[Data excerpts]
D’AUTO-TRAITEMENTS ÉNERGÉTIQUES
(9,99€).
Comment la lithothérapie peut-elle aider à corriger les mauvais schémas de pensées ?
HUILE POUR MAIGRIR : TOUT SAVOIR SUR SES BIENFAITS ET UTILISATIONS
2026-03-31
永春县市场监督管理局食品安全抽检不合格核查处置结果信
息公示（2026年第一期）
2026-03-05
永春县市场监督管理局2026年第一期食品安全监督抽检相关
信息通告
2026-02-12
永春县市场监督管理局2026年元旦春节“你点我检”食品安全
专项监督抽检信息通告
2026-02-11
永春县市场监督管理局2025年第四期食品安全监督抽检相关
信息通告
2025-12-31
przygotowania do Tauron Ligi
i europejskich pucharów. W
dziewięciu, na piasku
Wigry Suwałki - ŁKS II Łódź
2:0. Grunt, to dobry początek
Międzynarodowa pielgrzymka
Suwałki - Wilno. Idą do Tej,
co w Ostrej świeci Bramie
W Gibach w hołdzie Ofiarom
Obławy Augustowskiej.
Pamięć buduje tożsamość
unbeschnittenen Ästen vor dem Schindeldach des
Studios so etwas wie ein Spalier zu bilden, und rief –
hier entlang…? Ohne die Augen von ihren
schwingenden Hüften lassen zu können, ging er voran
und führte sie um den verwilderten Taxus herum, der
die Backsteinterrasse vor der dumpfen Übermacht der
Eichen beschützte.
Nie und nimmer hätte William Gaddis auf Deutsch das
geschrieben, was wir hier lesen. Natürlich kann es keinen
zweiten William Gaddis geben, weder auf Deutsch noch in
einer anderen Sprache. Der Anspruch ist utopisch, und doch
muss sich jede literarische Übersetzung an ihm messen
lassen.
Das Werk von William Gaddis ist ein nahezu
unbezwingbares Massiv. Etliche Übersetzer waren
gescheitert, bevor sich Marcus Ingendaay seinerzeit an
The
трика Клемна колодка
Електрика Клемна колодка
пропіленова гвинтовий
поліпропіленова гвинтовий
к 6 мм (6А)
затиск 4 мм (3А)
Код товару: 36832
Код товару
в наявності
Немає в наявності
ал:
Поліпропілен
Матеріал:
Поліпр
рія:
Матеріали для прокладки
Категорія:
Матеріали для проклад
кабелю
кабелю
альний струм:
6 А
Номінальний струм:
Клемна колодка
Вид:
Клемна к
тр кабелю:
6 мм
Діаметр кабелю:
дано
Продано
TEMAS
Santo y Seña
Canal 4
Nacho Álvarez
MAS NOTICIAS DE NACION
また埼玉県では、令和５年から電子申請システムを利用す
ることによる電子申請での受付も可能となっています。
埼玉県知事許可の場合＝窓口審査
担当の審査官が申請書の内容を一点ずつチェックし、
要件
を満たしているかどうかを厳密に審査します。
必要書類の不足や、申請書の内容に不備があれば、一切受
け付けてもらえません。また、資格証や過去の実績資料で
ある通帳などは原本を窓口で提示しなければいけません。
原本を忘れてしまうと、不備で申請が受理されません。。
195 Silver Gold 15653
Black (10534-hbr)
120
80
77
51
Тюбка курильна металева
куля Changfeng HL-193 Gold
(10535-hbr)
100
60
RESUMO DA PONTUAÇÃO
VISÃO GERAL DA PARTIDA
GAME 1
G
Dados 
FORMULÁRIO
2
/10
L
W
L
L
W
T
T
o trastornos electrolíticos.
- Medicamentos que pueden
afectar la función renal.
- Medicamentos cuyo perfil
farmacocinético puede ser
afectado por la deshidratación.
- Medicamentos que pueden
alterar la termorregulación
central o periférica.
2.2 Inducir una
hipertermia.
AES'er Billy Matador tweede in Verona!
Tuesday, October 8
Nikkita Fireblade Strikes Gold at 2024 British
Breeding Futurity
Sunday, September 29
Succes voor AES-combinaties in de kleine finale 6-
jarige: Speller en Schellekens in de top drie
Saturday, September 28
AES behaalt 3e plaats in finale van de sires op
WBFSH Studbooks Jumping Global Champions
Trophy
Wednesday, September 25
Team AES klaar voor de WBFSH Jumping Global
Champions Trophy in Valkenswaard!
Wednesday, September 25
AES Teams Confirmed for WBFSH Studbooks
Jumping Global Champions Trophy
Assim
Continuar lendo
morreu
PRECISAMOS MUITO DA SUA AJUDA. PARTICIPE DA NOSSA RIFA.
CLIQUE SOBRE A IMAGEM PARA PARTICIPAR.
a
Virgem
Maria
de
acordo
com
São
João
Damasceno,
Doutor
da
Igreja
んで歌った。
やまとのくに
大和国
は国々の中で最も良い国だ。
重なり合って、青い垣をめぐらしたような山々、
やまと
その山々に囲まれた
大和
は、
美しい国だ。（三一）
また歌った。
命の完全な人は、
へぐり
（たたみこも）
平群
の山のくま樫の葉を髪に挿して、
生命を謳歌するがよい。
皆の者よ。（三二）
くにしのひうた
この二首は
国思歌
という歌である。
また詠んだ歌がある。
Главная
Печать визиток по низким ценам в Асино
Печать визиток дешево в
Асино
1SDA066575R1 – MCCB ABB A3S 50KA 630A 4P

▶ **WORK TO COMPLETE**
Write out every line of the rows above as a numbered list, omitting any blank lines.

▶ **EXERCISE RESPONSE**
1. D’AUTO-TRAITEMENTS ÉNERGÉTIQUES
2. (9,99€).
3. Comment la lithothérapie peut-elle aider à corriger les mauvais schémas de pensées ?
4. HUILE POUR MAIGRIR : TOUT SAVOIR SUR SES BIENFAITS ET UTILISATIONS
5. 2026-03-31
6. 永春县市场监督管理局食品安全抽检不合格核查处置结果信
7. 息公示（2026年第一期）
8. 2026-03-05
9. 永春县市场监督管理局2026年第一期食品安全监督抽检相关
10. 信息通告
11. 2026-02-12
12. 永春县市场监督管理局2026年元旦春节“你点我检”食品安全
13. 专项监督抽检信息通告
14. 2026-02-11
15. 永春县市场监督管理局2025年第四期食品安全监督抽检相关
16. 信息通告
17. 2025-12-31
18. przygotowania do Tauron Ligi
19. i europejskich pucharów. W
20. dziewięciu, na piasku
21. Wigry Suwałki - ŁKS II Łódź
22. 2:0. Grunt, to dobry początek
23. Międzynarodowa pielgrzymka
24. Suwałki - Wilno. Idą do Tej,
25. co w Ostrej świeci Bramie
26. W Gibach w hołdzie Ofiarom
27. Obławy Augustowskiej.
28. Pamięć buduje tożsamość
29. unbeschnittenen Ästen vor dem Schindeldach des
30. Studios so etwas wie ein Spalier zu bilden, und rief –
31. hier entlang…? Ohne die Augen von ihren
32. schwingenden Hüften lassen zu können, ging er voran
33. und führte sie um den verwilderten Taxus herum, der
34. die Backsteinterrasse vor der dumpfen Übermacht der
35. Eichen beschützte.
36. Nie und nimmer hätte William Gaddis auf Deutsch das
37. geschrieben, was wir hier lesen. Natürlich kann es keinen
38. zweiten William Gaddis geben, weder auf Deutsch noch in
39. einer anderen Sprache. Der Anspruch ist utopisch, und doch
40. muss sich jede literarische Übersetzung an ihm messen
41. lassen.
42. Das Werk von William Gaddis ist ein nahezu
43. unbezwingbares Massiv. Etliche Übersetzer waren
44. gescheitert, bevor sich Marcus Ingendaay seinerzeit an
45. The
46. трика Клемна колодка
47. Електрика Клемна колодка
48. пропіленова гвинтовий
49. поліпропіленова гвинтовий
50. к 6 мм (6А)
51. затиск 4 мм (3А)
52. Код товару: 36832
53. Код товару
54. в наявності
55. Немає в наявності
56. ал:
57. Поліпропілен
58. Матеріал:
59. Поліпр
60. рія:
61. Матеріали для прокладки
62. Категорія:
63. Матеріали для проклад
64. кабелю
65. кабелю
66. альний струм:
67. 6 А
68. Номінальний струм:
69. Клемна колодка
70. Вид:
71. Клемна к
72. тр кабелю:
73. 6 мм
74. Діаметр кабелю:
75. дано
76. Продано
77. TEMAS
78. Santo y Seña
79. Canal 4
80. Nacho Álvarez
81. MAS NOTICIAS DE NACION
82. また埼玉県では、令和５年から電子申請システムを利用す
83. ることによる電子申請での受付も可能となっています。
84. 埼玉県知事許可の場合＝窓口審査
85. 担当の審査官が申請書の内容を一点ずつチェックし、
86. 要件
87. を満たしているかどうかを厳密に審査します。
88. 必要書類の不足や、申請書の内容に不備があれば、一切受
89. け付けてもらえません。また、資格証や過去の実績資料で
90. ある通帳などは原本を窓口で提示しなければいけません。
91. 原本を忘れてしまうと、不備で申請が受理されません。。
92. 195 Silver Gold 15653
93. Black (10534-hbr)
94. 120
95. 80
96. 77
97. 51
98. Тюбка курильна металева
99. куля Changfeng HL-193 Gold
100. (10535-hbr)
101. 100
102. 60
103. RESUMO DA PONTUAÇÃO
104. VISÃO GERAL DA PARTIDA
105. GAME 1
106. G
107. Dados 
108. FORMULÁRIO
109. 2
110. /10
111. L
112. W
113. L
114. L
115. W
116. T
117. T
118. o trastornos electrolíticos.
119. - Medicamentos que pueden
120. afectar la función renal.
121. - Medicamentos cuyo perfil
122. farmacocinético puede ser
123. afectado por la deshidratación.
124. - Medicamentos que pueden
125. alterar la termorregulación
126. central o periférica.
127. 2.2 Inducir una
128. hipertermia.
129. AES'er Billy Matador tweede in Verona!
130. Tuesday, October 8
131. Nikkita Fireblade Strikes Gold at 2024 British
132. Breeding Futurity
133. Sunday, September 29
134. Succes voor AES-combinaties in de kleine finale 6-
135. jarige: Speller en Schellekens in de top drie
136. Saturday, September 28
137. AES behaalt 3e plaats in finale van de sires op
138. WBFSH Studbooks Jumping Global Champions
139. Trophy
140. Wednesday, September 25
141. Team AES klaar voor de WBFSH Jumping Global
142. Champions Trophy in Valkenswaard!
143. Wednesday, September 25
144. AES Teams Confirmed for WBFSH Studbooks
145. Jumping Global Champions Trophy
146. Assim
147. Continuar lendo
148. morreu
149. PRECISAMOS MUITO DA SUA AJUDA. PARTICIPE DA NOSSA RIFA.
150. CLIQUE SOBRE A IMAGEM PARA PARTICIPAR.
151. a
152. Virgem
153. Maria
154. de
155. acordo
156. com
157. São
158. João
159. Damasceno,
160. Doutor
161. da
162. Igreja
163. んで歌った。
164. やまとのくに
165. 大和国
166. は国々の中で最も良い国だ。
167. 重なり合って、青い垣をめぐらしたような山々、
168. やまと
169. その山々に囲まれた
170. 大和
171. は、
172. 美しい国だ。（三一）
173. また歌った。
174. 命の完全な人は、
175. へぐり
176. （たたみこも）
177. 平群
178. の山のくま樫の葉を髪に挿して、
179. 生命を謳歌するがよい。
180. 皆の者よ。（三二）
181. くにしのひうた
182. この二首は
183. 国思歌
184. という歌である。
185. また詠んだ歌がある。
186. Главная
187. Печать визиток по низким ценам в Асино
188. Печать визиток дешево в
189. Асино
190. 1SDA066575R1 – MCCB ABB A3S 50KA 630A 4P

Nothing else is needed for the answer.